The LAN Tap Pro is a passive Ethernet tap, requiring no power for operation. There are active methods of tapping Ethernet connections (e.g., a mirror port on a switch), but none can beat passive taps for portability. To the target network, the LAN Tap looks just like a section of cable, but the wires in the cable extend to the monitoring ports in addition to connecting one target port to the other.
The monitoring ports (J3 and J4) are receive-only; they connect to the receive data lines on the monitoring station but do not connect to the station’s transmit lines. This makes it impossible for the monitoring station to accidentally transmit data packets onto the target network.
The LAN Tap is designed to monitor 10BASET and 100BASETX networks. It is not possible for an unpowered tap to perform monitoring of 1000BASET (Gigabit Ethernet) networks, so the Throwing Star LAN Tap intentionally degrades the quality of 1000BASET target networks, forcing them to negotiate a lower speed (typically 100BASETX) that can be passively monitored. This is the purpose of the two capacitors (C1 and C2).

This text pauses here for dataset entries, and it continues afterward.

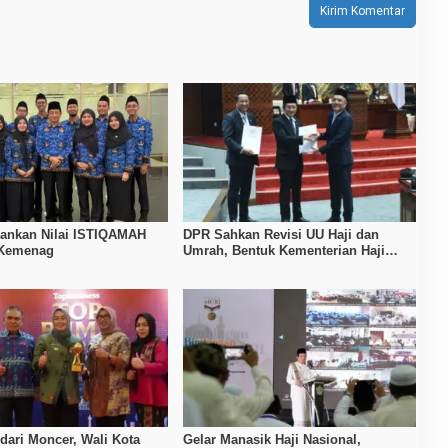
ankan Nilai ISTIQAMAH
DPR Sahkan Revisi UU Haji dan
 Kemenag
Umrah, Bentuk Kementerian Haji
dengan Sistem One Stop Service
ari Moncer, Wali Kota
Gelar Manasik Haji Nasional,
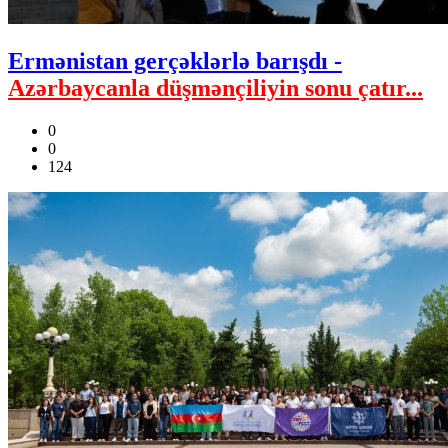
Ermənistan gerçəklərlə barışdı -
Azərbaycanla düşmənçiliyin sonu çatır...
0
0
124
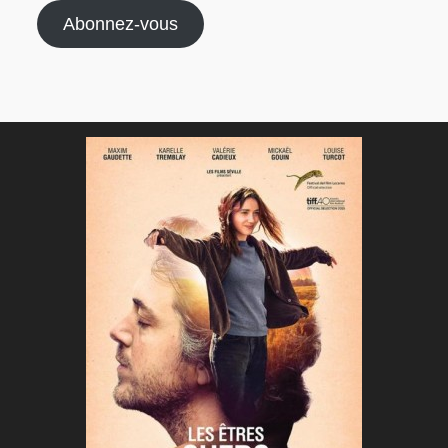
Abonnez-vous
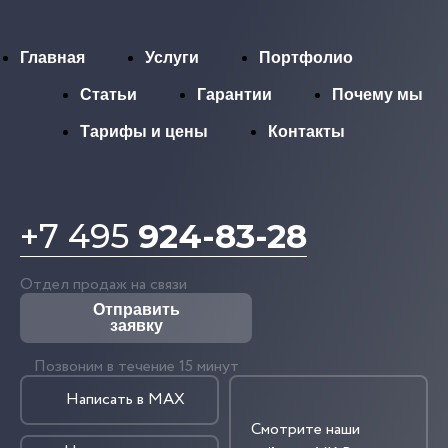
Главная
Услуги
Портфолио
Статьи
Гарантии
Почему мы
Тарифы и цены
Контакты
+7 495
924-83-28
Отдел продаж на связи
Отправить
заявку
Позвоним в течение 15 минут
Написать в MAX
Смотрите наши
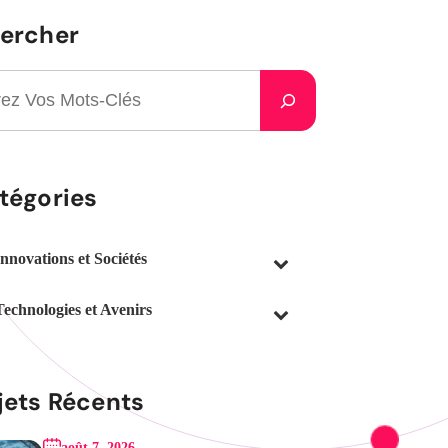
ercher
tégories
Innovations et Sociétés
Technologies et Avenirs
jets Récents
août 7, 2026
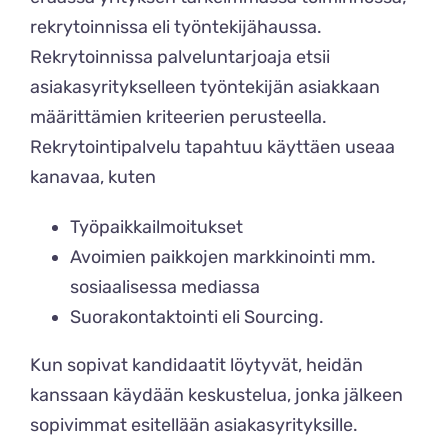
rekrytoinnissa eli työntekijähaussa.
Rekrytoinnissa palveluntarjoaja etsii
asiakasyritykselleen työntekijän asiakkaan
määrittämien kriteerien perusteella.
Rekrytointipalvelu tapahtuu käyttäen useaa
kanavaa, kuten
Työpaikkailmoitukset
Avoimien paikkojen markkinointi mm.
sosiaalisessa mediassa
Suorakontaktointi eli
Sourcing
.
Kun sopivat kandidaatit löytyvät, heidän
kanssaan käydään keskustelua, jonka jälkeen
sopivimmat esitellään asiakasyrityksille.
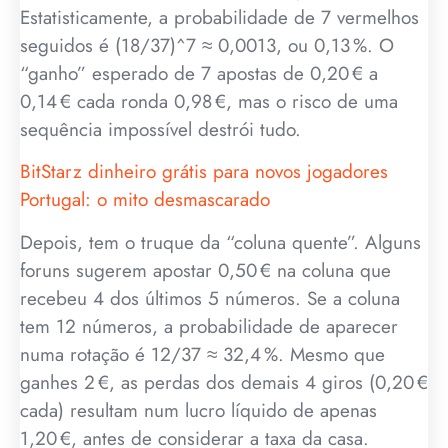
Estatisticamente, a probabilidade de 7 vermelhos
seguidos é (18/37)^7 ≈ 0,0013, ou 0,13 %. O
“ganho” esperado de 7 apostas de 0,20 € a
0,14 € cada ronda 0,98 €, mas o risco de uma
sequência impossível destrói tudo.
BitStarz dinheiro grátis para novos jogadores
Portugal: o mito desmascarado
Depois, tem o truque da “coluna quente”. Alguns
foruns sugerem apostar 0,50 € na coluna que
recebeu 4 dos últimos 5 números. Se a coluna
tem 12 números, a probabilidade de aparecer
numa rotação é 12/37 ≈ 32,4 %. Mesmo que
ganhes 2 €, as perdas dos demais 4 giros (0,20 €
cada) resultam num lucro líquido de apenas
1,20 €, antes de considerar a taxa da casa.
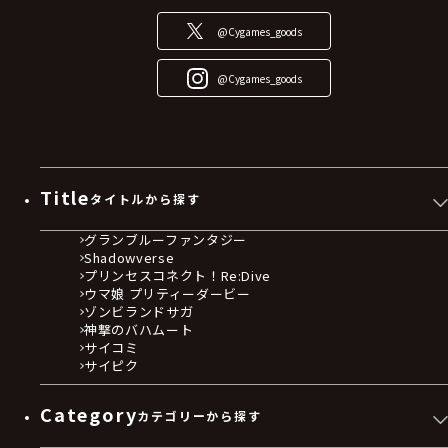
@Cygames_goods
@Cygames_goods
Title
タイトルから探す
グランブルーファンタジー
Shadowverse
プリンセスコネクト！Re:Dive
ウマ娘 プリティーダービー
ゾンビランドサガ
神撃のバハムート
サイコミ
サイピク
Category
カテゴリーから探す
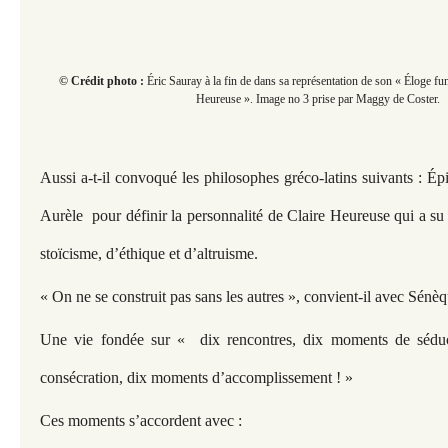
© Crédit photo :
Éric Sauray à la fin de dans sa représentation de son « Éloge fun
Heureuse ». Image no 3 prise par Maggy de Coster.
Aussi a-t-il convoqué les philosophes gréco-latins suivants : É
Aurèle pour définir la personnalité de Claire Heureuse qui a su 
stoïcisme, d’éthique et d’altruisme.
« On ne se construit pas sans les autres », convient-il avec Sénèq
Une vie fondée sur « dix rencontres, dix moments de sédu
consécration, dix moments d’accomplissement ! »
Ces moments s’accordent avec :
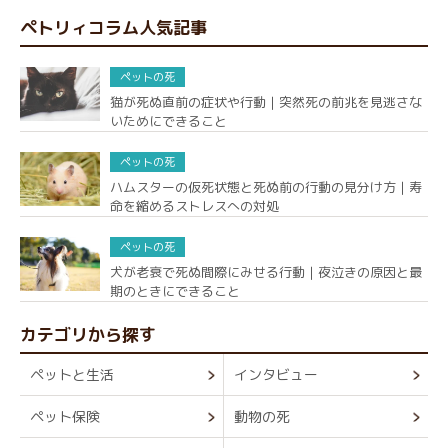
ペトリィコラム人気記事
ペットの死
猫が死ぬ直前の症状や行動｜突然死の前兆を見逃さな
いためにできること
ペットの死
ハムスターの仮死状態と死ぬ前の行動の見分け方｜寿
命を縮めるストレスへの対処
ペットの死
犬が老衰で死ぬ間際にみせる行動｜夜泣きの原因と最
期のときにできること
カテゴリから探す
ペットと生活
インタビュー
ペット保険
動物の死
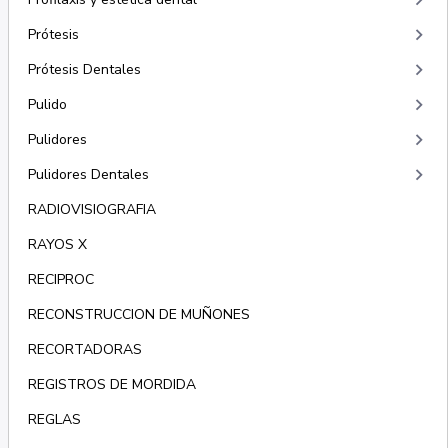
keyboard_arrow_right
keyboard_arrow_right
Prótesis
keyboard_arrow_right
Prótesis Dentales
keyboard_arrow_right
Pulido
keyboard_arrow_right
Pulidores
keyboard_arrow_right
Pulidores Dentales
RADIOVISIOGRAFIA
RAYOS X
RECIPROC
RECONSTRUCCION DE MUÑONES
RECORTADORAS
REGISTROS DE MORDIDA
REGLAS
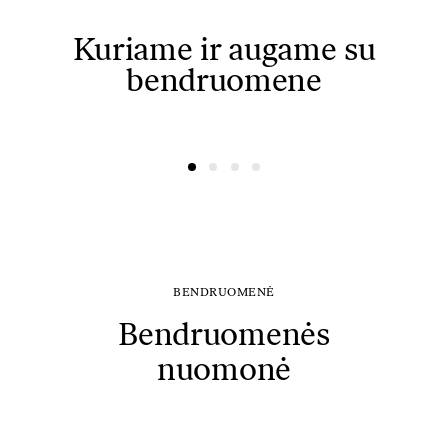
Kuriame ir augame su
bendruomene
@ausreee
@dovydasvaisovas
BENDRUOMENĖ
Bendruomenės
nuomonė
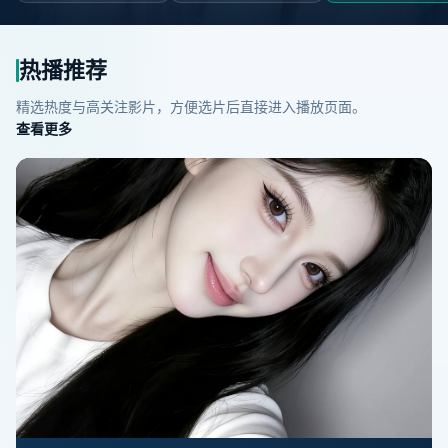
热播推荐
精选热度与高关注影片，方便选片后直接进入播放页面。
查看更多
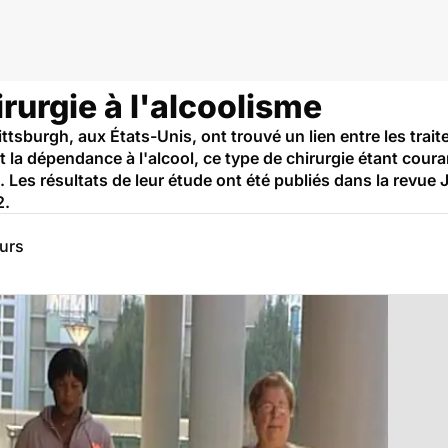
irurgie à l'alcoolisme
ittsburgh, aux États-Unis, ont trouvé un lien entre les trai
 et la dépendance à l'alcool, ce type de chirurgie étant cou
e. Les résultats de leur étude ont été publiés dans la revue
2.
eurs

Like all passive LAN Taps, this device degrades signal quality to some extent. Except as described above for Gigabit networks, this rarely causes problems on the target network. In situations where very long cables are in use, the signal degradation could reduce network performance. It is a good practice to use cables that are not any longer than necessary.
- Use Ethernet cables to connect the LAN Tap (J1 and J2) in line with a target network to be monitored.
- Use Ethernet cables to connect one or both of the monitoring ports (J3 and J4) to ports on one or two monitoring stations. Each port monitors traffic in one direction only.
- Use your favorite software (e.g., tcpdump or Wireshark) on the monitoring station(s) to capture network traffic.